Un bel regalo pre-elettorale del presidente statunitense Donald Trump agli agricoltori e agli industriali di casa. L’inquilino della Casa Bianca ha subito dichiarato che si tratta di un accordo storico e che al più presto si recherà in Cina, senza che da Pechino siano arrivate conferme.
Il Quotidiano del Popolo avverte che per quanto riguarda i 32 miliardi in più di prodotti agricoli “i prezzi dovranno essere competitivi e le forniture seguiranno gli standard di qualità e sicurezza cinesi; se la Cina non potrà importare abbastanza a causa di restrizioni dell’export americano, la responsabilità ricadrà su Washington”. Se questo accordo funzionerà dipenderà da chi prenderà le decisioni in Cina.
Nel frattempo, Trump potrebbe finire per rimangiarsi le sue stesse parole. Le due maggiori potenze del mondo rappresentano lo yin e lo yang dell’arte di governare: gli Stati Uniti provocano per continuare a vincere, la Cina si restringe per stabilizzarsi. La firma di Liu sull’accordo consente diverse possibilità: dalla sospensione o revoca dell’accordo all’escalation della guerra commerciale.
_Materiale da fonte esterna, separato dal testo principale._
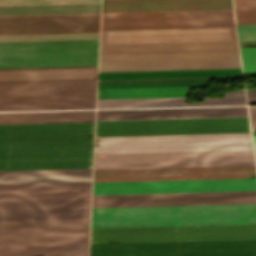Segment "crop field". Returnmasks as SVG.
Listing matches in <instances>:
<instances>
[{
    "mask_svg": "<svg viewBox=\"0 0 256 256\" xmlns=\"http://www.w3.org/2000/svg\"><path fill=\"white\" fill-rule=\"evenodd\" d=\"M255 166L94 170L93 182L240 178ZM93 194L256 190V178L93 183ZM256 203V191L93 195L92 208Z\"/></svg>",
    "mask_w": 256,
    "mask_h": 256,
    "instance_id": "8a807250",
    "label": "crop field"
},
{
    "mask_svg": "<svg viewBox=\"0 0 256 256\" xmlns=\"http://www.w3.org/2000/svg\"><path fill=\"white\" fill-rule=\"evenodd\" d=\"M89 202L90 197L1 199L0 255L87 253Z\"/></svg>",
    "mask_w": 256,
    "mask_h": 256,
    "instance_id": "ac0d7876",
    "label": "crop field"
},
{
    "mask_svg": "<svg viewBox=\"0 0 256 256\" xmlns=\"http://www.w3.org/2000/svg\"><path fill=\"white\" fill-rule=\"evenodd\" d=\"M240 67L236 40L100 44L99 71Z\"/></svg>",
    "mask_w": 256,
    "mask_h": 256,
    "instance_id": "34b2d1b8",
    "label": "crop field"
},
{
    "mask_svg": "<svg viewBox=\"0 0 256 256\" xmlns=\"http://www.w3.org/2000/svg\"><path fill=\"white\" fill-rule=\"evenodd\" d=\"M234 23L232 10L102 14L101 27ZM236 39L234 24L101 28L100 43Z\"/></svg>",
    "mask_w": 256,
    "mask_h": 256,
    "instance_id": "412701ff",
    "label": "crop field"
},
{
    "mask_svg": "<svg viewBox=\"0 0 256 256\" xmlns=\"http://www.w3.org/2000/svg\"><path fill=\"white\" fill-rule=\"evenodd\" d=\"M98 40L0 43V68L97 65Z\"/></svg>",
    "mask_w": 256,
    "mask_h": 256,
    "instance_id": "f4fd0767",
    "label": "crop field"
},
{
    "mask_svg": "<svg viewBox=\"0 0 256 256\" xmlns=\"http://www.w3.org/2000/svg\"><path fill=\"white\" fill-rule=\"evenodd\" d=\"M252 149L250 133L96 137L95 153Z\"/></svg>",
    "mask_w": 256,
    "mask_h": 256,
    "instance_id": "dd49c442",
    "label": "crop field"
},
{
    "mask_svg": "<svg viewBox=\"0 0 256 256\" xmlns=\"http://www.w3.org/2000/svg\"><path fill=\"white\" fill-rule=\"evenodd\" d=\"M254 159L252 150L95 154L94 163ZM255 165L254 160L94 164V169Z\"/></svg>",
    "mask_w": 256,
    "mask_h": 256,
    "instance_id": "e52e79f7",
    "label": "crop field"
},
{
    "mask_svg": "<svg viewBox=\"0 0 256 256\" xmlns=\"http://www.w3.org/2000/svg\"><path fill=\"white\" fill-rule=\"evenodd\" d=\"M235 77H242L240 68L99 72L98 88L207 86Z\"/></svg>",
    "mask_w": 256,
    "mask_h": 256,
    "instance_id": "d8731c3e",
    "label": "crop field"
},
{
    "mask_svg": "<svg viewBox=\"0 0 256 256\" xmlns=\"http://www.w3.org/2000/svg\"><path fill=\"white\" fill-rule=\"evenodd\" d=\"M96 87L0 90V94L95 91ZM95 92L0 95V111L95 108Z\"/></svg>",
    "mask_w": 256,
    "mask_h": 256,
    "instance_id": "5a996713",
    "label": "crop field"
},
{
    "mask_svg": "<svg viewBox=\"0 0 256 256\" xmlns=\"http://www.w3.org/2000/svg\"><path fill=\"white\" fill-rule=\"evenodd\" d=\"M82 15H98V23H97V16H80V15H46V16H80V17L9 16V17H44V18L0 17V18H9V19H0V33L96 30V23H97V31L8 33V34H0V35L99 32L100 14H82Z\"/></svg>",
    "mask_w": 256,
    "mask_h": 256,
    "instance_id": "3316defc",
    "label": "crop field"
},
{
    "mask_svg": "<svg viewBox=\"0 0 256 256\" xmlns=\"http://www.w3.org/2000/svg\"><path fill=\"white\" fill-rule=\"evenodd\" d=\"M232 9L231 0H103L102 13Z\"/></svg>",
    "mask_w": 256,
    "mask_h": 256,
    "instance_id": "28ad6ade",
    "label": "crop field"
},
{
    "mask_svg": "<svg viewBox=\"0 0 256 256\" xmlns=\"http://www.w3.org/2000/svg\"><path fill=\"white\" fill-rule=\"evenodd\" d=\"M185 100L186 97L98 100L97 109L245 105V101H223L245 100L243 90L225 93L223 98L203 99V101L223 102L185 104Z\"/></svg>",
    "mask_w": 256,
    "mask_h": 256,
    "instance_id": "d1516ede",
    "label": "crop field"
},
{
    "mask_svg": "<svg viewBox=\"0 0 256 256\" xmlns=\"http://www.w3.org/2000/svg\"><path fill=\"white\" fill-rule=\"evenodd\" d=\"M91 182L0 184L1 198L90 196Z\"/></svg>",
    "mask_w": 256,
    "mask_h": 256,
    "instance_id": "22f410ed",
    "label": "crop field"
},
{
    "mask_svg": "<svg viewBox=\"0 0 256 256\" xmlns=\"http://www.w3.org/2000/svg\"><path fill=\"white\" fill-rule=\"evenodd\" d=\"M97 67L0 70V82L96 79Z\"/></svg>",
    "mask_w": 256,
    "mask_h": 256,
    "instance_id": "cbeb9de0",
    "label": "crop field"
},
{
    "mask_svg": "<svg viewBox=\"0 0 256 256\" xmlns=\"http://www.w3.org/2000/svg\"><path fill=\"white\" fill-rule=\"evenodd\" d=\"M76 121H94V111L0 113V124Z\"/></svg>",
    "mask_w": 256,
    "mask_h": 256,
    "instance_id": "5142ce71",
    "label": "crop field"
},
{
    "mask_svg": "<svg viewBox=\"0 0 256 256\" xmlns=\"http://www.w3.org/2000/svg\"><path fill=\"white\" fill-rule=\"evenodd\" d=\"M100 13V4L0 7V16Z\"/></svg>",
    "mask_w": 256,
    "mask_h": 256,
    "instance_id": "d9b57169",
    "label": "crop field"
},
{
    "mask_svg": "<svg viewBox=\"0 0 256 256\" xmlns=\"http://www.w3.org/2000/svg\"><path fill=\"white\" fill-rule=\"evenodd\" d=\"M188 87L98 89V99L186 96Z\"/></svg>",
    "mask_w": 256,
    "mask_h": 256,
    "instance_id": "733c2abd",
    "label": "crop field"
},
{
    "mask_svg": "<svg viewBox=\"0 0 256 256\" xmlns=\"http://www.w3.org/2000/svg\"><path fill=\"white\" fill-rule=\"evenodd\" d=\"M91 181V174L0 176V183Z\"/></svg>",
    "mask_w": 256,
    "mask_h": 256,
    "instance_id": "4a817a6b",
    "label": "crop field"
},
{
    "mask_svg": "<svg viewBox=\"0 0 256 256\" xmlns=\"http://www.w3.org/2000/svg\"><path fill=\"white\" fill-rule=\"evenodd\" d=\"M98 36H99V33L9 35V36H0V42L98 39Z\"/></svg>",
    "mask_w": 256,
    "mask_h": 256,
    "instance_id": "bc2a9ffb",
    "label": "crop field"
},
{
    "mask_svg": "<svg viewBox=\"0 0 256 256\" xmlns=\"http://www.w3.org/2000/svg\"><path fill=\"white\" fill-rule=\"evenodd\" d=\"M96 86V80L0 83V89Z\"/></svg>",
    "mask_w": 256,
    "mask_h": 256,
    "instance_id": "214f88e0",
    "label": "crop field"
},
{
    "mask_svg": "<svg viewBox=\"0 0 256 256\" xmlns=\"http://www.w3.org/2000/svg\"><path fill=\"white\" fill-rule=\"evenodd\" d=\"M100 3V0H0V6Z\"/></svg>",
    "mask_w": 256,
    "mask_h": 256,
    "instance_id": "92a150f3",
    "label": "crop field"
},
{
    "mask_svg": "<svg viewBox=\"0 0 256 256\" xmlns=\"http://www.w3.org/2000/svg\"><path fill=\"white\" fill-rule=\"evenodd\" d=\"M244 75L256 74V48H240Z\"/></svg>",
    "mask_w": 256,
    "mask_h": 256,
    "instance_id": "dafd665d",
    "label": "crop field"
},
{
    "mask_svg": "<svg viewBox=\"0 0 256 256\" xmlns=\"http://www.w3.org/2000/svg\"><path fill=\"white\" fill-rule=\"evenodd\" d=\"M72 173H91V169L0 171V175L72 174Z\"/></svg>",
    "mask_w": 256,
    "mask_h": 256,
    "instance_id": "00972430",
    "label": "crop field"
},
{
    "mask_svg": "<svg viewBox=\"0 0 256 256\" xmlns=\"http://www.w3.org/2000/svg\"><path fill=\"white\" fill-rule=\"evenodd\" d=\"M239 41H256V24L236 25Z\"/></svg>",
    "mask_w": 256,
    "mask_h": 256,
    "instance_id": "a9b5d70f",
    "label": "crop field"
},
{
    "mask_svg": "<svg viewBox=\"0 0 256 256\" xmlns=\"http://www.w3.org/2000/svg\"><path fill=\"white\" fill-rule=\"evenodd\" d=\"M236 24L256 23V9L234 10Z\"/></svg>",
    "mask_w": 256,
    "mask_h": 256,
    "instance_id": "4177f3b9",
    "label": "crop field"
},
{
    "mask_svg": "<svg viewBox=\"0 0 256 256\" xmlns=\"http://www.w3.org/2000/svg\"><path fill=\"white\" fill-rule=\"evenodd\" d=\"M234 9L256 8V0H233Z\"/></svg>",
    "mask_w": 256,
    "mask_h": 256,
    "instance_id": "730fd06b",
    "label": "crop field"
},
{
    "mask_svg": "<svg viewBox=\"0 0 256 256\" xmlns=\"http://www.w3.org/2000/svg\"><path fill=\"white\" fill-rule=\"evenodd\" d=\"M252 128H256V107H248Z\"/></svg>",
    "mask_w": 256,
    "mask_h": 256,
    "instance_id": "eef30255",
    "label": "crop field"
},
{
    "mask_svg": "<svg viewBox=\"0 0 256 256\" xmlns=\"http://www.w3.org/2000/svg\"><path fill=\"white\" fill-rule=\"evenodd\" d=\"M253 139H254V147H255V150H256V136H253Z\"/></svg>",
    "mask_w": 256,
    "mask_h": 256,
    "instance_id": "ae1a2a85",
    "label": "crop field"
},
{
    "mask_svg": "<svg viewBox=\"0 0 256 256\" xmlns=\"http://www.w3.org/2000/svg\"><path fill=\"white\" fill-rule=\"evenodd\" d=\"M253 135H256V129H252Z\"/></svg>",
    "mask_w": 256,
    "mask_h": 256,
    "instance_id": "d3111659",
    "label": "crop field"
},
{
    "mask_svg": "<svg viewBox=\"0 0 256 256\" xmlns=\"http://www.w3.org/2000/svg\"><path fill=\"white\" fill-rule=\"evenodd\" d=\"M255 154H256V151H255Z\"/></svg>",
    "mask_w": 256,
    "mask_h": 256,
    "instance_id": "750c4746",
    "label": "crop field"
}]
</instances>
L’invincibile capitalismo di Stato
La Cina ha una serie di vulnerabilità strategiche, di carattere economico e politico: aprirsi al mondo conquistandolo e difendere caratteristiche tutte nazionali rappresenta una sfida quasi impossibile. L’obiettivo cinese per il 2020 sarebbe di un Pil compreso tra il 5,5 e il 6%. Una crescita stabile offre un’occupazione stabile, che rafforza la legittimità del Partito comunista, ossessione costante dei vertici del Paese del dragone.
Ma se l’intento della guerra commerciale a stelle e strisce era di cambiare il capitalismo di Stato cinese non sembra aver sortito il risultato sperato da molti. La Cina sta facendo tesoro dalla guerra dei dazi e si concentra ancora di più sul controllo statale e su un sistema economico disancorato dagli Stati Uniti. Che il settore pubblico continuerà a dominare l’economia cinese è diventato chiaro al quarto plenum del Comitato centrale del Partito comunista ad ottobre. “La Cina renderà la sua economia statale più forte, migliore e più grande”, ha scritto il negoziatore commerciale cinese Liu in un articolo pubblicato sul People’s Daily.
Primato economico e tecnologico cinese
I vecchi propositi di una riforma radicale sembrano quindi accantonati. L’era di Xi si basa sempre più su ‘caratteristiche cinesi’. Nessuna marcia indietro su aiuti di Stato, limiti agli investimenti stranieri o rispetto della proprietà intellettuale. Il piano di quest’anno anticipa in primo luogo un Paese tecnologicamente e strutturalmente sganciato dall’Occidente.
Agli uffici governativi e alle istituzioni è stato ordinato di rimuovere tutti i computer e software americani entro il 2022. È stato creato un fondo statale da 29 miliardi di dollari per investire nello sviluppo di semiconduttori domestici per ridurre la dipendenza del Paese dai chip stranieri, in vista di una futura superiorità tecnologica. Il contrasto tra i toni trionfalistici di Trump e la prudenza di Pechino la dice lunga sulla poca fiducia che si respira ad Oriente.
L’anno scorso, Trump voleva solo un ‘buon affare’ o nessun accordo. In ottobre, ha ceduto alla proposta a doppio binario fatta dalla Cina che traccia una linea tra i negoziati sul commercio e tutto il resto. L’approccio pragmatico e attendista della Cina ha vinto sull’insistenza di principio degli Stati Uniti nel discutere globalmente le questioni di contrasto tra le due economie nella sua globalità.
“La più alta arte della guerra è vincere senza combattere”, afferma sempre Sun Tzu. La Cina non vuole affrontare gli Stati Uniti né aumentare le ostilità. Pianifica semplicemente il suo percorso verso il primato economico, sperando che il treno non deragli.